> _Exercise_
Provide a verbatim copy of all the records below, leaving the images out.

> _Given entries_
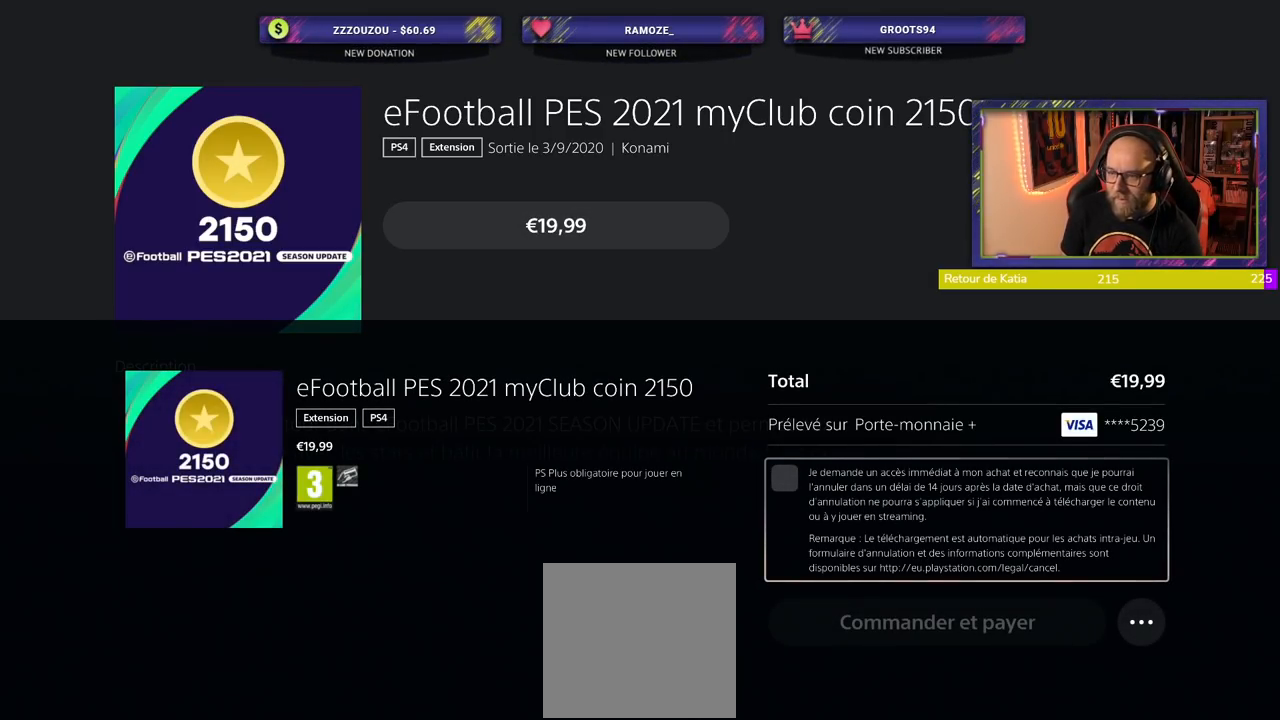
{"buttons": [], "left_stick": "center", "right_stick": "center", "events": []}
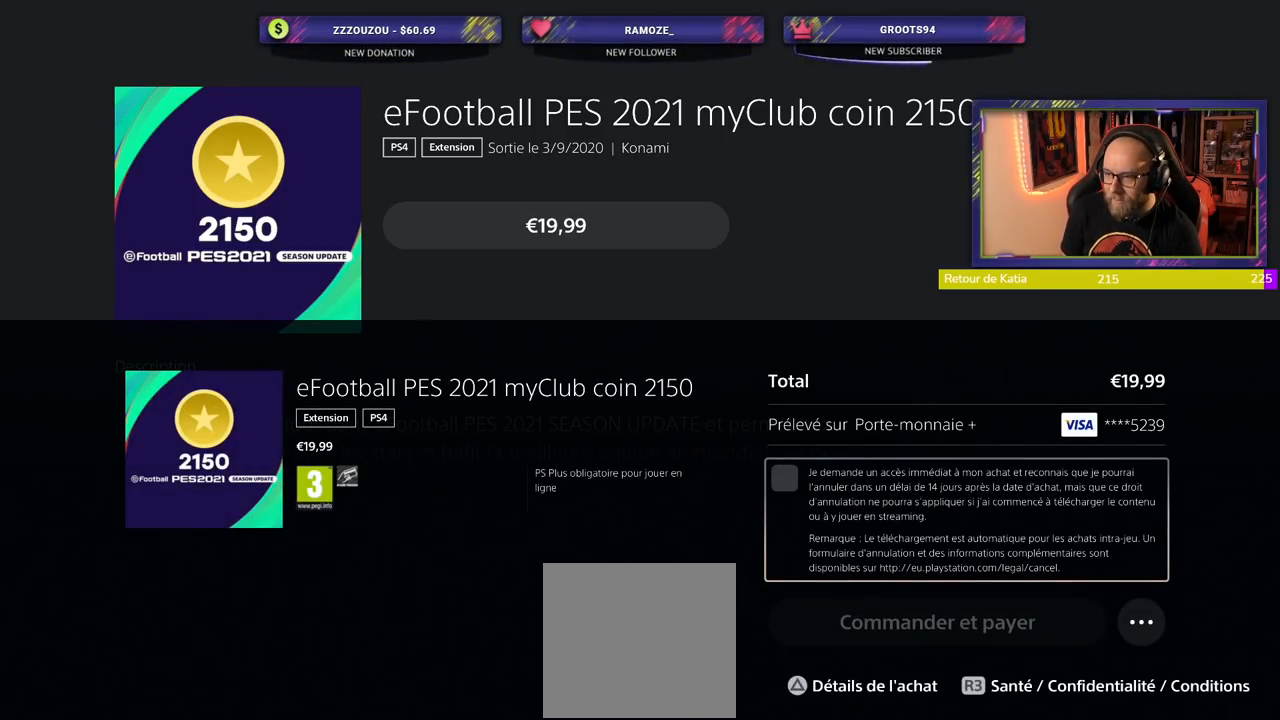
{"buttons": ["CIRCLE"], "left_stick": "center", "right_stick": "center", "events": [[260, "CIRCLE", "down"], [380, "CIRCLE", "up"], [500, "CIRCLE", "down"]]}
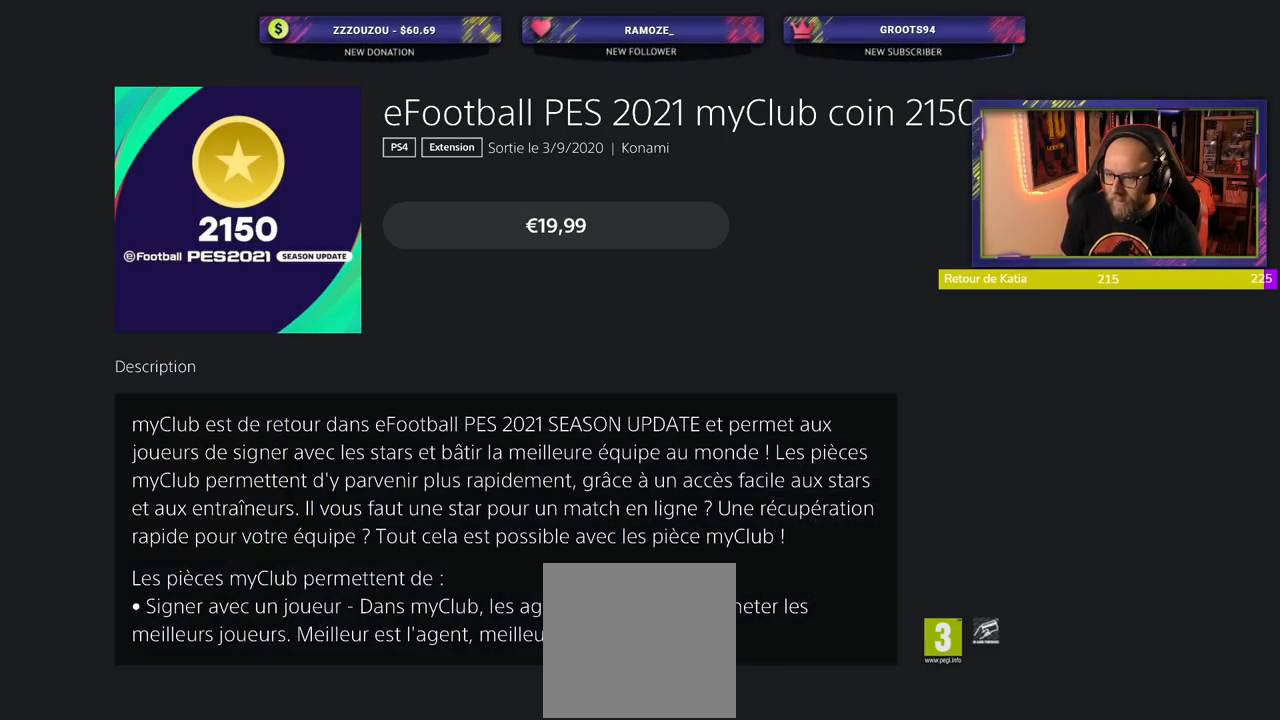
{"buttons": [], "left_stick": "center", "right_stick": "center", "events": [[100, "CIRCLE", "up"], [280, "CIRCLE", "down"], [340, "CIRCLE", "up"]]}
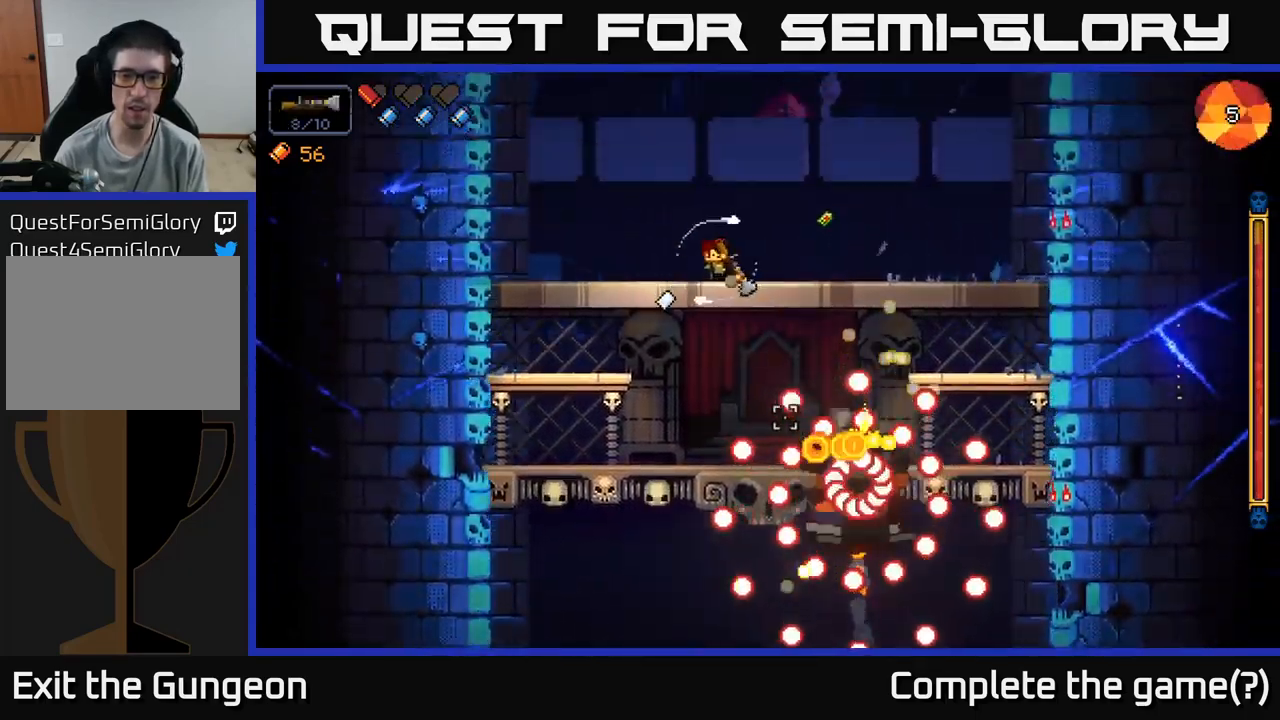
Gameplay with a controller (Xbox layout); each line is a JSON object with the inputs held at the frame after it. "events" lists button and stick changes between this image and that frame as [ms after this image, input, new state], when the widget could be followed in between.
{"buttons": ["R2"], "left_stick": "left", "right_stick": "down-right", "events": [[217, "left_stick", "center"], [367, "left_stick", "left"]]}
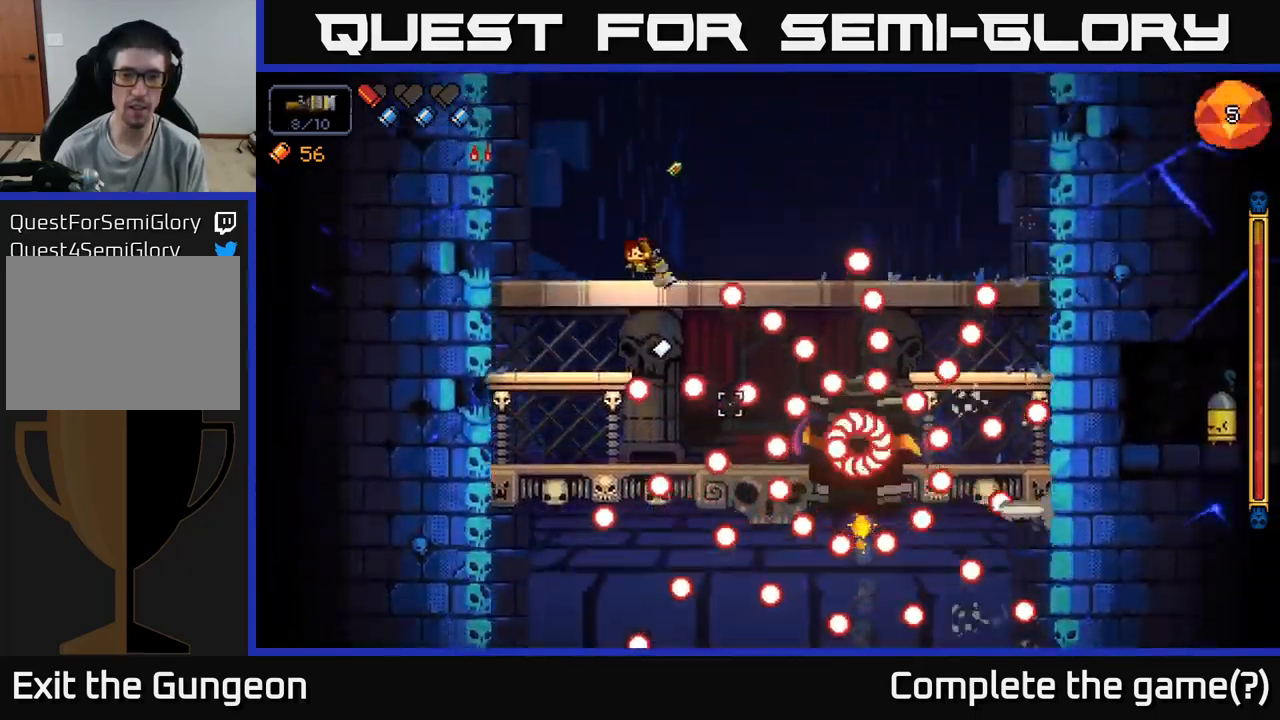
{"buttons": ["R2"], "left_stick": "left", "right_stick": "down-right", "events": [[34, "left_stick", "center"], [467, "left_stick", "left"]]}
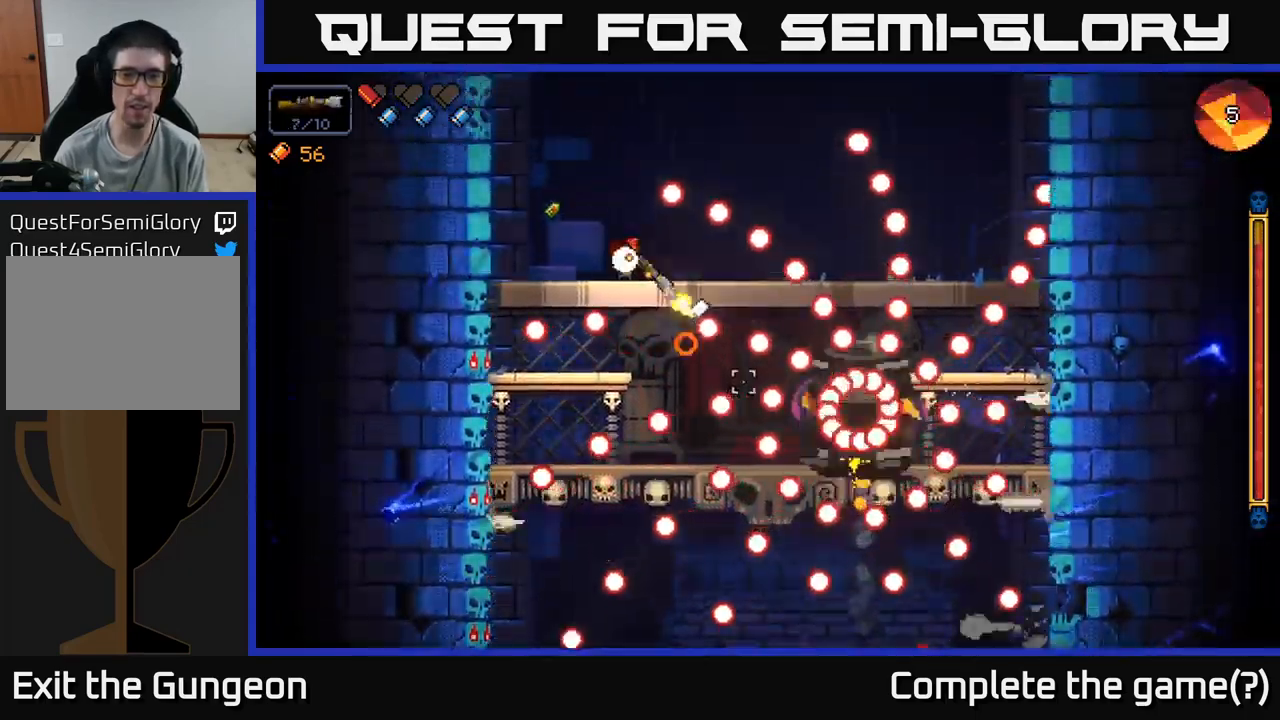
{"buttons": ["R2"], "left_stick": "up-left", "right_stick": "down-right", "events": [[134, "left_stick", "up-left"], [234, "A", "down"], [350, "A", "up"]]}
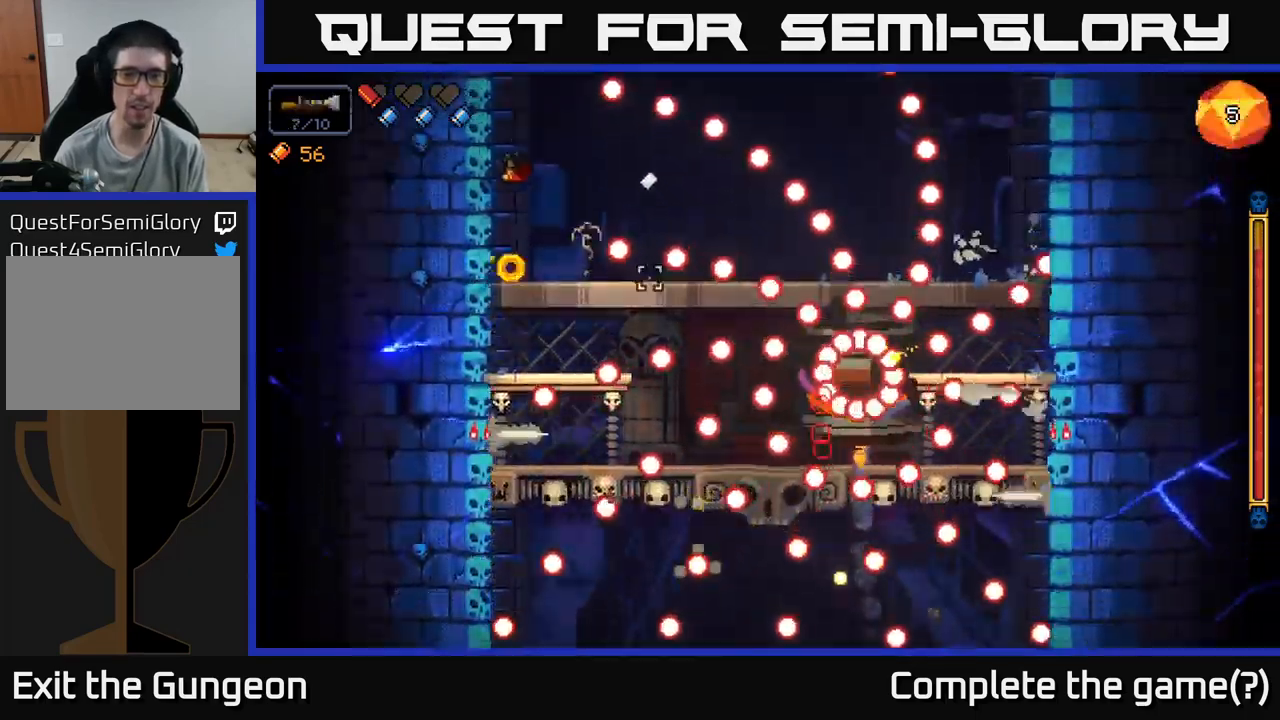
{"buttons": [], "left_stick": "down", "right_stick": "center", "events": [[117, "left_stick", "center"], [300, "R2", "up"], [350, "right_stick", "center"], [434, "left_stick", "down"]]}
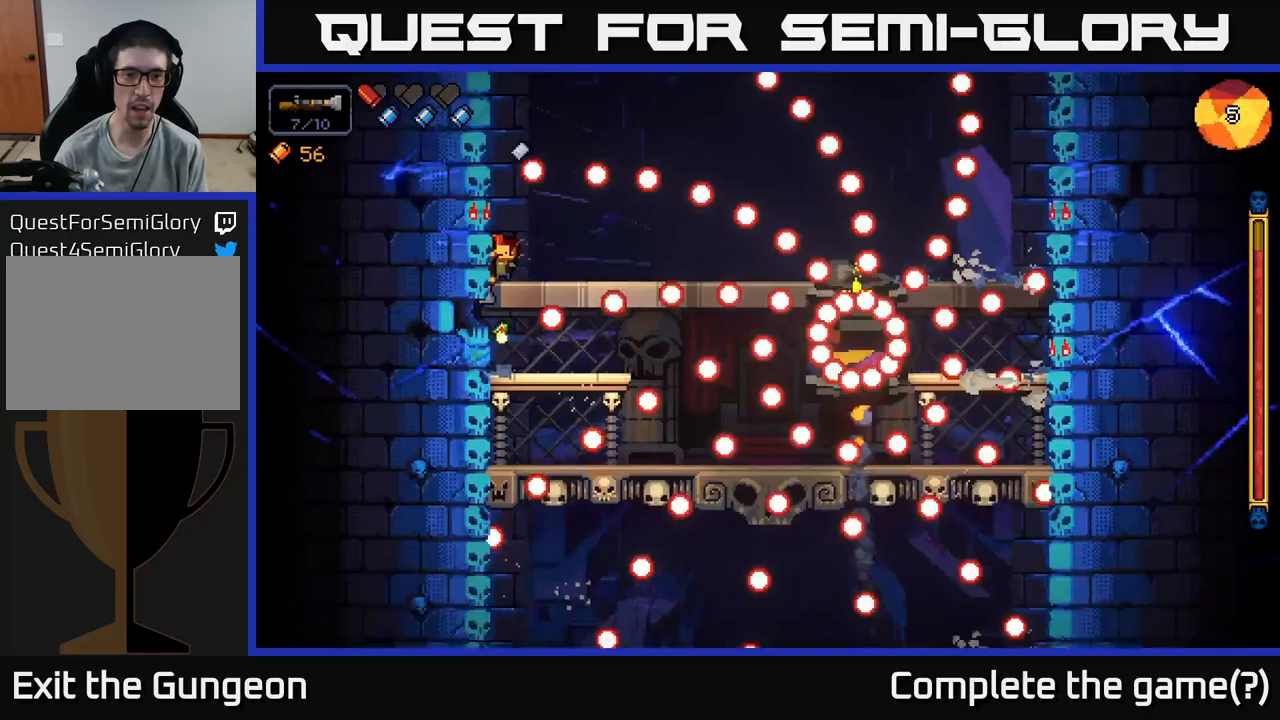
{"buttons": ["A"], "left_stick": "down", "right_stick": "center", "events": [[67, "A", "down"], [183, "A", "up"], [300, "left_stick", "center"], [433, "left_stick", "down"], [467, "A", "down"]]}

> _Exercise output_
{"buttons": [], "left_stick": "center", "right_stick": "center", "events": []}
{"buttons": ["CIRCLE"], "left_stick": "center", "right_stick": "center", "events": [[260, "CIRCLE", "down"], [380, "CIRCLE", "up"], [500, "CIRCLE", "down"]]}
{"buttons": [], "left_stick": "center", "right_stick": "center", "events": [[100, "CIRCLE", "up"], [280, "CIRCLE", "down"], [340, "CIRCLE", "up"]]}
Gameplay with a controller (Xbox layout); each line is a JSON object with the inputs held at the frame after it. "events" lists button and stick changes between this image and that frame as [ms after this image, input, new state], when the widget could be followed in between.
{"buttons": ["R2"], "left_stick": "left", "right_stick": "down-right", "events": [[217, "left_stick", "center"], [367, "left_stick", "left"]]}
{"buttons": ["R2"], "left_stick": "left", "right_stick": "down-right", "events": [[34, "left_stick", "center"], [467, "left_stick", "left"]]}
{"buttons": ["R2"], "left_stick": "up-left", "right_stick": "down-right", "events": [[134, "left_stick", "up-left"], [234, "A", "down"], [350, "A", "up"]]}
{"buttons": [], "left_stick": "down", "right_stick": "center", "events": [[117, "left_stick", "center"], [300, "R2", "up"], [350, "right_stick", "center"], [434, "left_stick", "down"]]}
{"buttons": ["A"], "left_stick": "down", "right_stick": "center", "events": [[67, "A", "down"], [183, "A", "up"], [300, "left_stick", "center"], [433, "left_stick", "down"], [467, "A", "down"]]}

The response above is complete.